The first time Pirner worked with Jordan, he said his band wasn't ready for it. That is one of the reasons he jumped at the chance to do it again.
"Back then, we were still pretty punk rock," he said. "I think we did 67 takes of a song, and I don't think that's an exaggeration, but we finally got it. That was exhausting."
This time around, Pirner proudly noted, "With this [lineup], I think we did one, two, three takes, and that was pretty satisfying."
Talking at the studio where much of the new record was made, the Terrarium in northeast Minneapolis — the band reconvened there last month for tour prep and to record some acoustic promo videos — Pirner bragged many times about the current lineup of his band.
Melismatics frontman Ryan Smith has settled into the guitarist/co-vocalist role left when co-founder Dan Murphy quit the band in 2012. Milwaukee's Jeremy Tappero is the latest to step in for the late Karl Mueller on bass. And former Prince/New Power Generation drummer Michael Bland, an SA member since 2005, played on the new record but is swearing off the roadwork (Noah Levy of the Brian Setzer Band and Honeydogs filled in for him this summer).
Pirner credits Bland for putting him in the mindset to keep the band going even as the only original member.
"He kind of made me understand that people can be replaced, for lack of a better expression," the singer said.
"In his world, that's pretty common. When you come up as a punk-rock band and there's four of you and you're best friends and all that, you kind of think it's your little tribe. Michael comes at it more as, 'There's good musicians, and not so good musicians, and you get with the good ones.'"

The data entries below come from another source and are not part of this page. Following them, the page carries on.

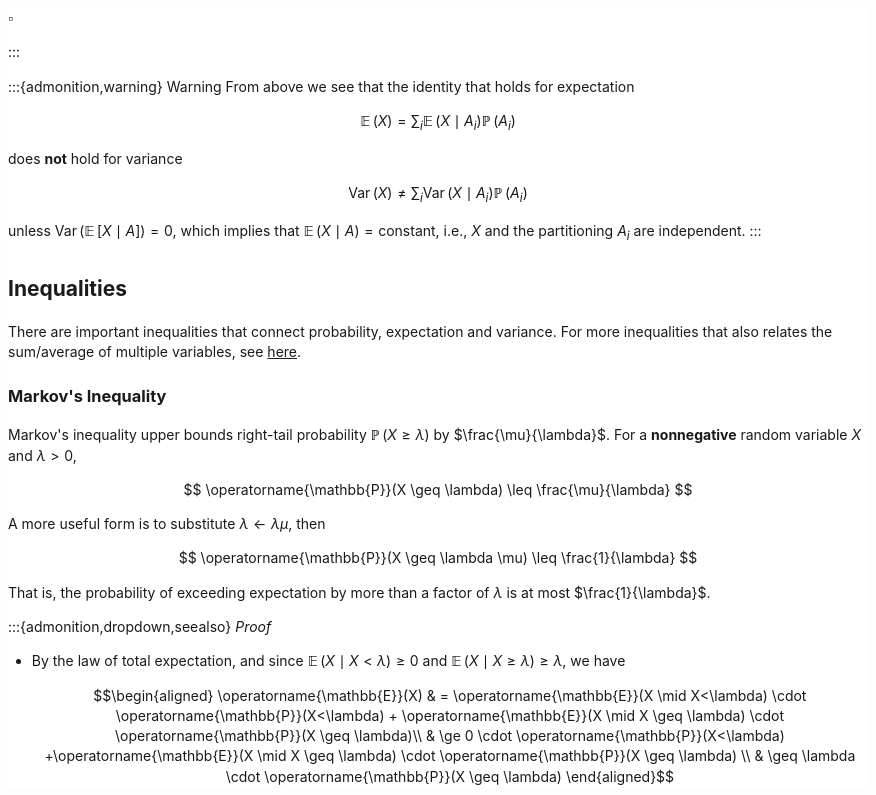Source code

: $\square$

:::



:::{admonition,warning} Warning
From above we see that the identity that holds for expectation

$$
\operatorname{\mathbb{E}}(X)=\sum_{i} \operatorname{\mathbb{E}}\left(X \mid A_{i}\right) \operatorname{\mathbb{P}}\left(A_{i}\right)
$$

does **not** hold for variance

$$
\operatorname{Var}(X) \ne \sum_{i} \operatorname{Var}\left(X \mid A_{i}\right) \operatorname{\mathbb{P}}\left(A_{i}\right)
$$

unless $\operatorname{Var}(\operatorname{\mathbb{E}}[X \mid A]) = 0$, which implies that $\operatorname{\mathbb{E}}\left( X \mid A \right) = \text{constant}$, i.e., $X$ and the partitioning $A_i$ are independent.
:::

## Inequalities

There are important inequalities that connect probability, expectation and variance. For more inequalities that also relates the sum/average of multiple variables, see [here](large-sample-inequalities).

### Markov's Inequality

Markov's inequality upper bounds right-tail probability $\operatorname{\mathbb{P}}\left( X\ge \lambda \right)$ by $\frac{\mu}{\lambda}$. For a **nonnegative** random variable $X$ and $\lambda>0$,

$$
\operatorname{\mathbb{P}}(X \geq \lambda) \leq \frac{\mu}{\lambda}
$$

A more useful form is to substitute $\lambda \leftarrow \lambda \mu$, then

$$
\operatorname{\mathbb{P}}(X \geq \lambda \mu) \leq \frac{1}{\lambda}
$$

That is, the probability of exceeding expectation by more than a factor  of $\lambda$ is at most $\frac{1}{\lambda}$.

:::{admonition,dropdown,seealso} *Proof*

- By the law of total expectation, and since $\operatorname{\mathbb{E}}(X \mid X<\lambda)\ge 0$ and $\operatorname{\mathbb{E}}(X \mid X \geq \lambda)\ge \lambda$, we have

    $$\begin{aligned}
    \operatorname{\mathbb{E}}(X) & =  \operatorname{\mathbb{E}}(X \mid X<\lambda) \cdot \operatorname{\mathbb{P}}(X<\lambda) +  \operatorname{\mathbb{E}}(X \mid X \geq \lambda) \cdot \operatorname{\mathbb{P}}(X \geq \lambda)\\
    & \ge 0 \cdot \operatorname{\mathbb{P}}(X<\lambda) +\operatorname{\mathbb{E}}(X \mid X \geq \lambda) \cdot \operatorname{\mathbb{P}}(X \geq \lambda) \\
    & \geq \lambda \cdot \operatorname{\mathbb{P}}(X \geq \lambda)
    \end{aligned}$$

You can hear how well the remade lineup has jelled throughout "Slowly but Shirley," from the classic-sounding rouser of an opener "The Only Thing I'm Missing" — partially inspired by his late mom and his flown-the-coop adult son — to the more melancholic, "Runaway Train"-like "Freak Accident" and the funkier ode to slackerism, "Freeloader." The latter was a hit when the band played it live at the Minnesota Yacht Club festival in July.
As much as ever, you can also hear where Pirner is at in his personal life on the new record, whose title and cover art are a nod to pioneering drag racer Shirley "Cha Cha" Muldowney ("What a world she lived in where all these men were like, 'Women aren't allowed to do that?'" he said).
New songs like the touring-as-life anthem "High Road" and "Freak Accident" find the singer slowing down to face the errors of his ways and/or smell the flowers of what's good in his life. This all coincided with his return to living in Minneapolis full time from New Orleans, where he co-parented his son, Eli.
In Minneapolis, he has settled back into hanging with old friends and a steady new girlfriend, a contentedness that comes out in the forward-looking "If You Want It Back" and other new tunes.
"I'm very hopeful and happy, and I got a great girl," Pirner confirmed. "I probably don't like talking about it because I don't want to jinx anything."
As for the rest of his album's upbeat tone, he said, "I spent 25 years in New Orleans trying to understand that just because music came from a punk-rock place for me and was a way for me to express how pissed off I was about everything, there were people making music out of joy, even in the most depressed situations.
"If you're going to be a punk-rock person for the rest of your life, you're going to turn into a curmudgeon — which I know quite a few of. Just to try to find the joy and the upside and try to be optimistic."
Soul Asylum may not be a punk-rock band anymore; Pirner's nice, new REI chair may be another indicator of that. But this new record proves it's still the kind of hardworking, well-greased, live-as-hell rock band it's always been.
Look for Soul Asylum to play its usual December homecoming gig at First Avenue, exact date TBA. "Slowly but Shirley" hits shelves and streaming sites Sept. 20.